DIRECTIONS FOR THIS TASK:
Nothing but the pictures should be dropped; repeat the rest of the data below exactly.

SOURCE MATERIAL:
▽

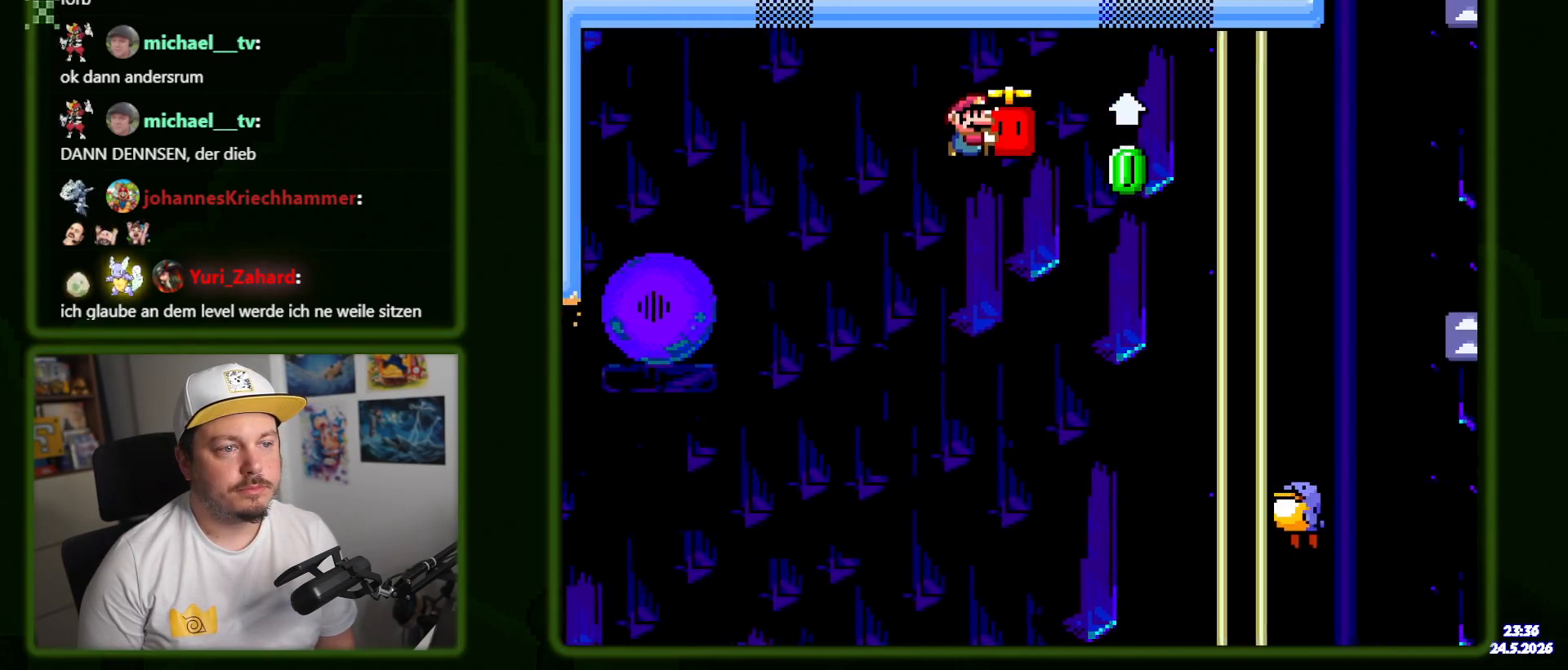
{"dt_ms": 500, "buttons": ["B", "Y", "DPAD_UP", "DPAD_RIGHT"]}
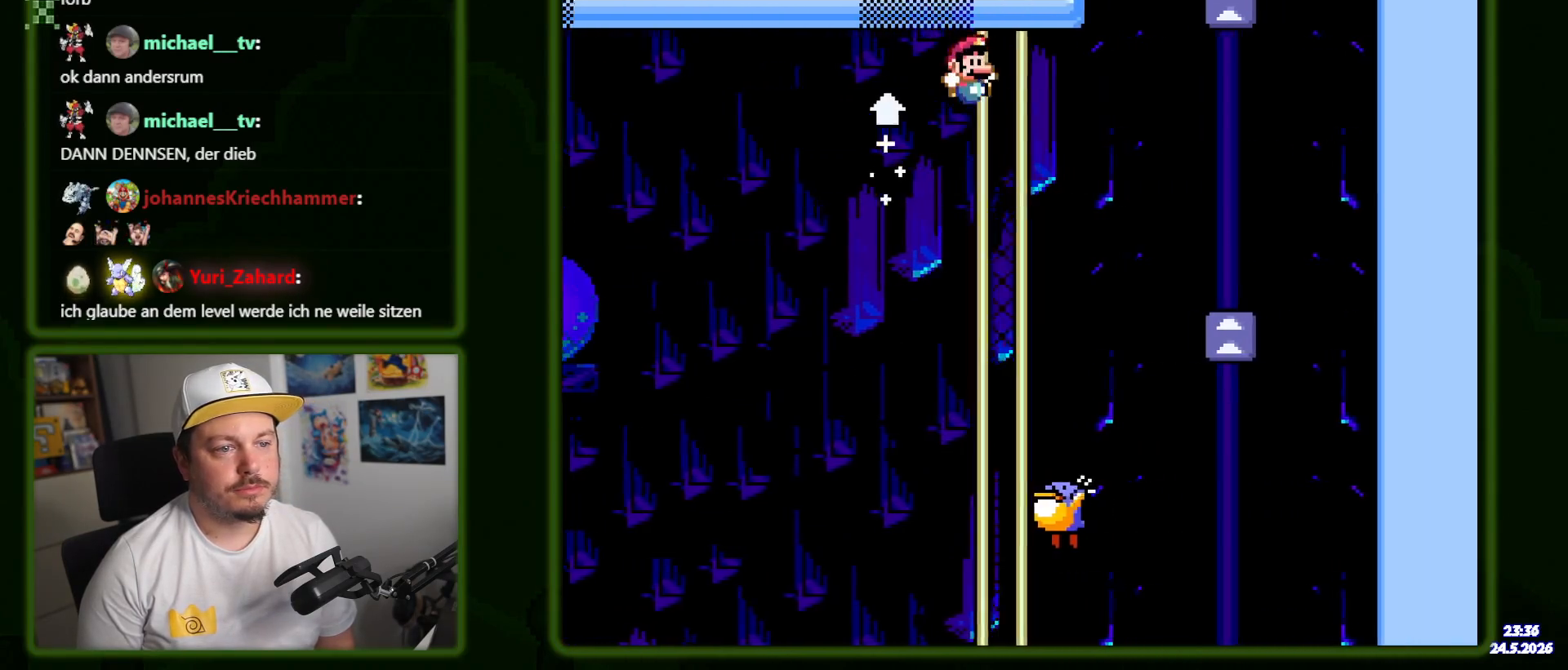
{"dt_ms": 500, "buttons": ["DPAD_RIGHT"], "events": [[50, "B", "up"], [50, "DPAD_UP", "up"], [84, "DPAD_RIGHT", "up"], [84, "Y", "up"], [117, "DPAD_LEFT", "down"], [267, "DPAD_LEFT", "up"], [367, "DPAD_RIGHT", "down"]]}
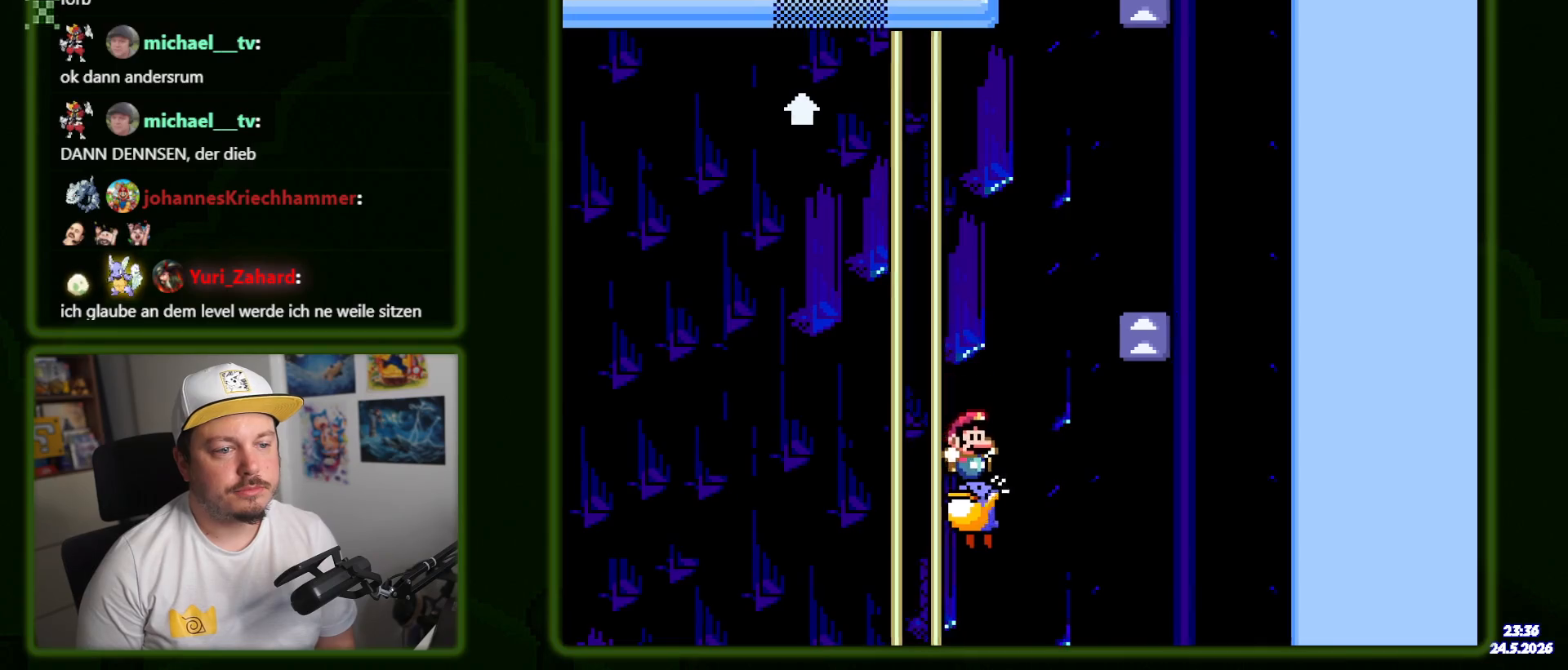
{"dt_ms": 500, "buttons": ["DPAD_LEFT"], "events": [[334, "DPAD_RIGHT", "up"], [417, "DPAD_LEFT", "down"]]}
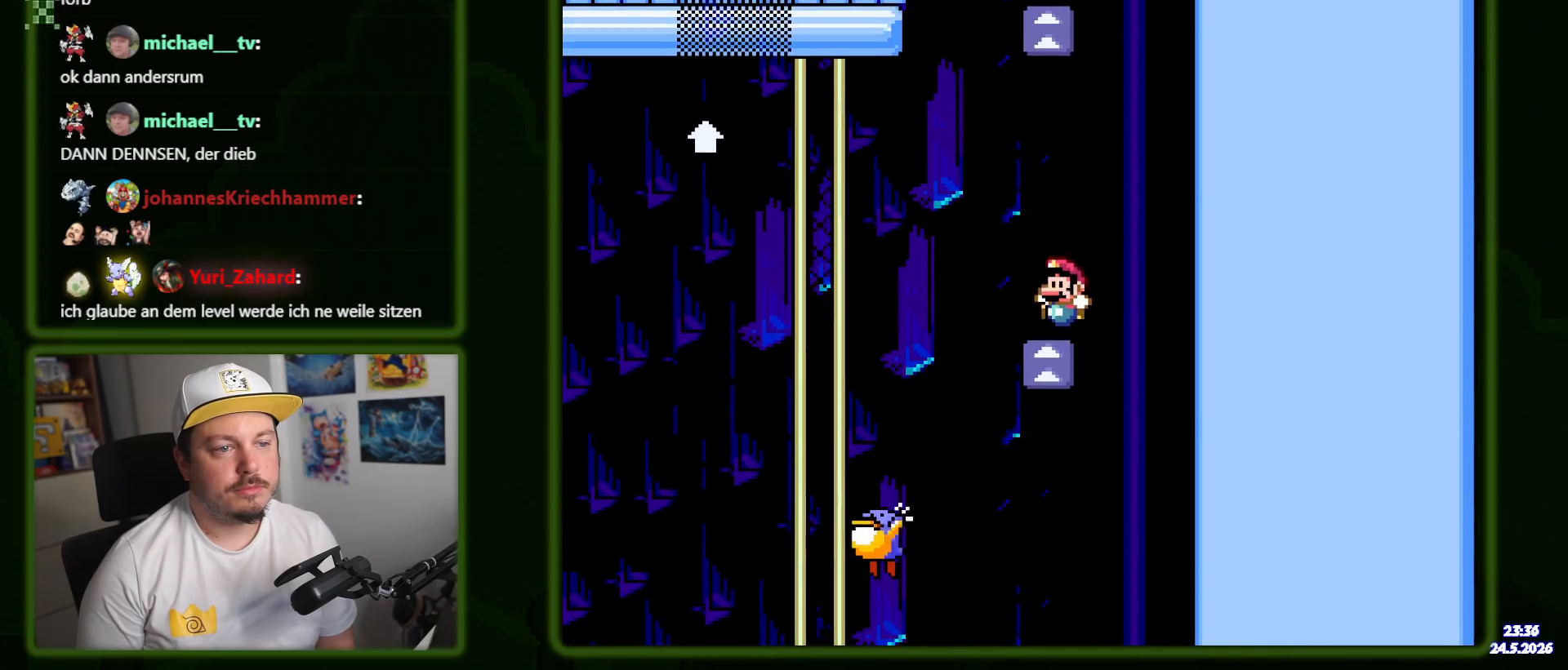
{"dt_ms": 500, "buttons": [], "events": [[34, "DPAD_LEFT", "up"], [217, "DPAD_LEFT", "down"], [350, "DPAD_LEFT", "up"]]}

△

TASK ANSWER:
{"dt_ms": 500, "buttons": ["B", "Y", "DPAD_UP", "DPAD_RIGHT"]}
{"dt_ms": 500, "buttons": ["DPAD_RIGHT"], "events": [[50, "B", "up"], [50, "DPAD_UP", "up"], [84, "DPAD_RIGHT", "up"], [84, "Y", "up"], [117, "DPAD_LEFT", "down"], [267, "DPAD_LEFT", "up"], [367, "DPAD_RIGHT", "down"]]}
{"dt_ms": 500, "buttons": ["DPAD_LEFT"], "events": [[334, "DPAD_RIGHT", "up"], [417, "DPAD_LEFT", "down"]]}
{"dt_ms": 500, "buttons": [], "events": [[34, "DPAD_LEFT", "up"], [217, "DPAD_LEFT", "down"], [350, "DPAD_LEFT", "up"]]}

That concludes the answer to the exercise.